First of all, I’m wrong. 2007 was 17 years ago—that’s basically an entire generation ago. (I know, I have to let that one sit for a minute.) But secondly, it seems like there was much more of a cultural difference between the 1970s and the 1990s than there was between the 2020s and the 2000s.

But why? In some ways, the 2000s feel like they’ve all been one long decade, at least in terms of “feel.” The 1960s, ‘70s, ’80s and ‘90s each felt like they had a distinct feel in terms of style and culture. We can pinpoint fashions, slang, musical genres and what was popular during those decades. Can the same be said for the 2000s and the 2010s?

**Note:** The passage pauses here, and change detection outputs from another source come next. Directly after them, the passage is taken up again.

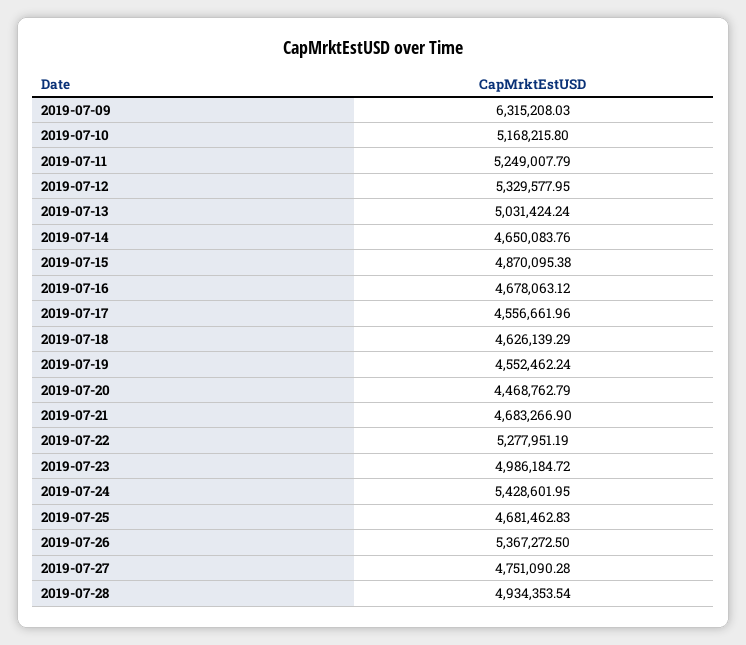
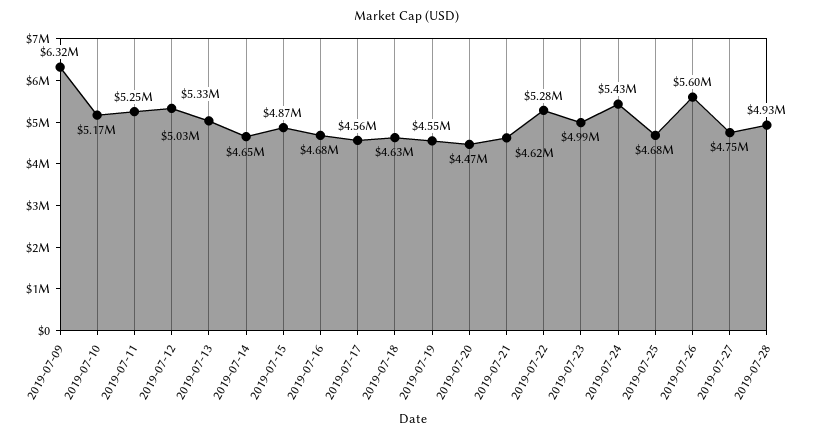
  {
    "2019-07-09": 6315208.03,
    "2019-07-10": 5168215.8,
    "2019-07-11": 5249007.79,
    "2019-07-12": 5329577.95,
    "2019-07-13": 5031424.24,
    "2019-07-14": 4650083.76,
    "2019-07-15": 4870095.38,
    "2019-07-16": 4678063.12,
    "2019-07-17": 4556661.96,
    "2019-07-18": 4626139.29,
    "2019-07-19": 4552462.24,
    "2019-07-20": 4468762.79,
-   "2019-07-21": 4683266.9,
+   "2019-07-21": 4620000,
    "2019-07-22": 5277951.19,
    "2019-07-23": 4986184.72,
    "2019-07-24": 5428601.95,
    "2019-07-25": 4681462.83,
-   "2019-07-26": 5367272.5,
+   "2019-07-26": 5600000,
    "2019-07-27": 4751090.28,
    "2019-07-28": 4934353.54
  }

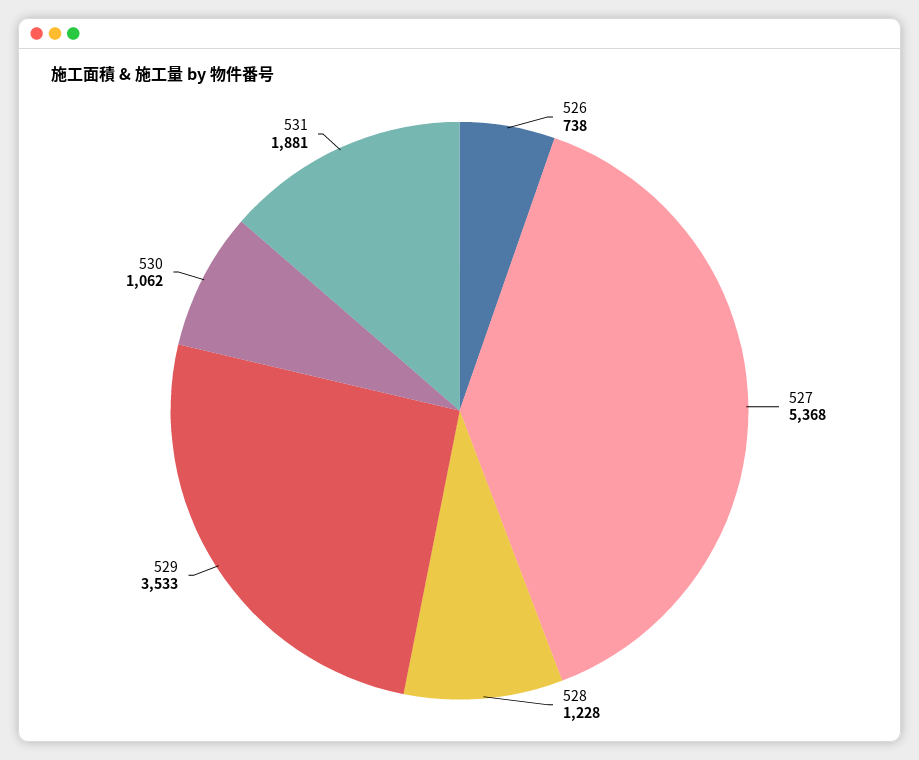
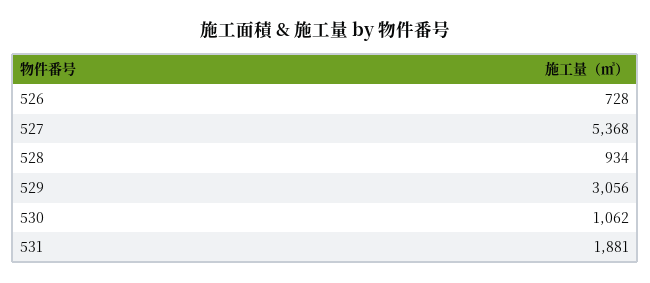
  {
-   "526": 738,
+   "526": 728,
    "527": 5368,
-   "528": 1228,
+   "528": 934,
-   "529": 3533,
+   "529": 3056,
    "530": 1062,
    "531": 1881
  }

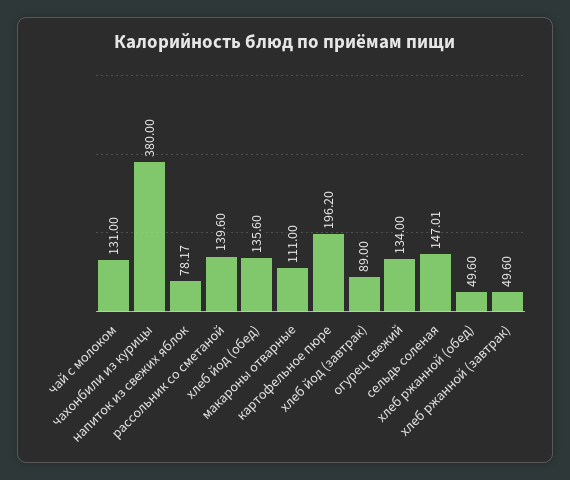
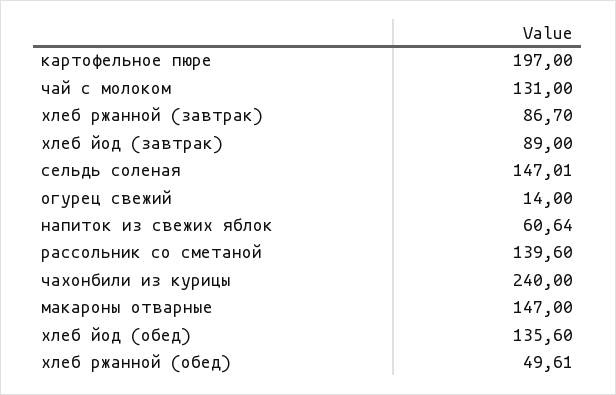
  {
    "чай с молоком": 131,
-   "чахонбили из курицы": 380,
+   "чахонбили из курицы": 240,
-   "напиток из свежих яблок": 78.17,
+   "напиток из свежих яблок": 60.64,
    "рассольник со сметаной": 139.6,
    "хлеб йод (обед)": 135.6,
-   "макароны отварные": 111,
+   "макароны отварные": 147,
-   "картофельное пюре": 196.2,
+   "картофельное пюре": 197,
    "хлеб йод (завтрак)": 89,
-   "огурец свежий": 134,
+   "огурец свежий": 14,
    "сельдь соленая": 147.01,
-   "хлеб ржанной (обед)": 49.6,
+   "хлеб ржанной (обед)": 49.61,
-   "хлеб ржанной (завтрак)": 49.6
+   "хлеб ржанной (завтрак)": 86.7
  }

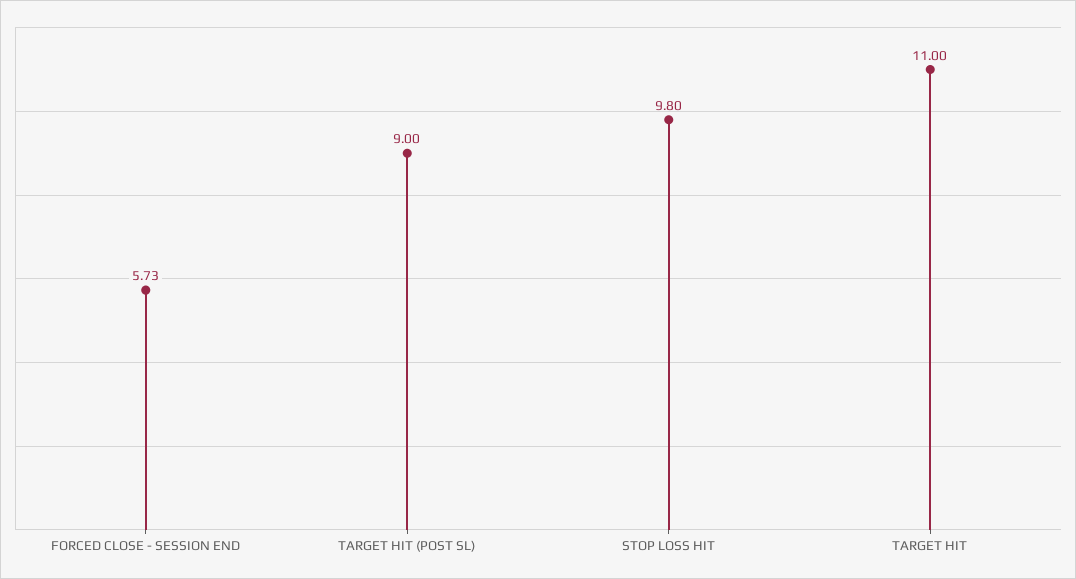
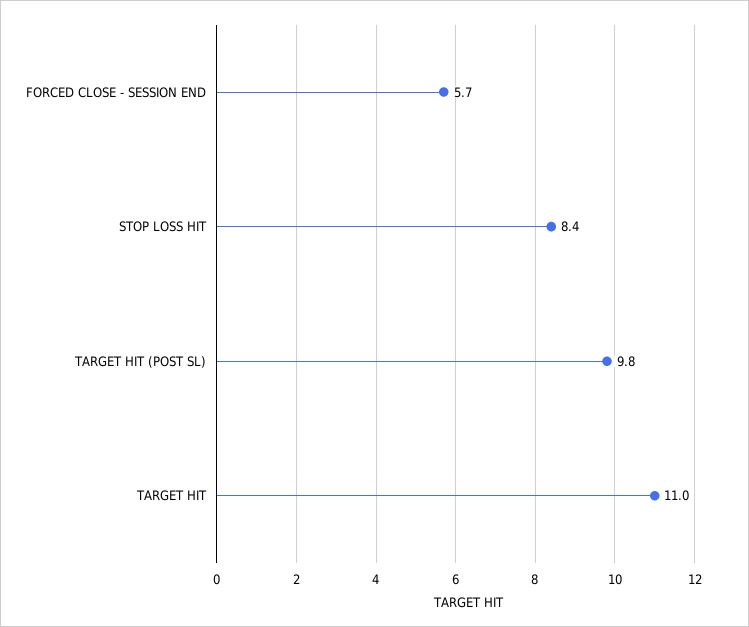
  {
    "FORCED CLOSE - SESSION END": 5.73,
-   "TARGET HIT (POST SL)": 9,
+   "TARGET HIT (POST SL)": 9.8,
-   "STOP LOSS HIT": 9.8,
+   "STOP LOSS HIT": 8.4,
    "TARGET HIT": 11
  }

Maybe it can. Facebook came out in 2004 and the iPhone came out in 2007, so I’m sure that changed things significantly. Social media and smartphones? That’s huge. Is it just because we’re (gulp) so old now that Gen Xers can’t differentiate between recent decades? Are we just so out of touch with young fashions and hip culture that we don’t even see it?

Honestly? Yeah, probably. I’ve heard my teens say something along the lines of, “That’s giving, like, early 2000s” when referring to a song or a fashion choice. I guess I should be happy that I’m “with it” enough to know what “giving” means, but I’d never be able to tell you how something from the early 2000s is any different than something from two years ago.

Gen Xers have not taken kindly to having this timeline change thrown in their faces:

“Oh!! This hurts!!”

“Lies.”

“I was having a good day. We were all having a good day.”

“I get, we’re old!!! Quit reminding us!”

“All I see from this is that I am old AF.”

“That doesn’t make any sense. 2007 was last week. I have medicine in the closet which expired earlier than that. Not possible.”

“Nope, that’s not okay.

“You didn’t have to choose violence, yet here we are.”

You can tell the Gen Xers from the millennials and Gen Zers in the comments because the younger folks just keep commenting with “Superbad,” a coming-of-age comedy that came out in 2007. What they don’t understand is it’s not the number of years that hits hard with this meme, it’s the vast difference between how 17 years felt between the 70s and 90s and how they feel in the 2000s.

You have to have lived it to get it, I suppose, but “Dazed and Confused” in 1993 felt more like a movie made now based in the ’80s would feel. Think “Stranger Things.” That’s what the time difference felt like for us.

Time is weird, man. But even 30 years later (wait, what?) “Dazed and Confused” is still a fabulous film, and Gen X is still the coolest generation.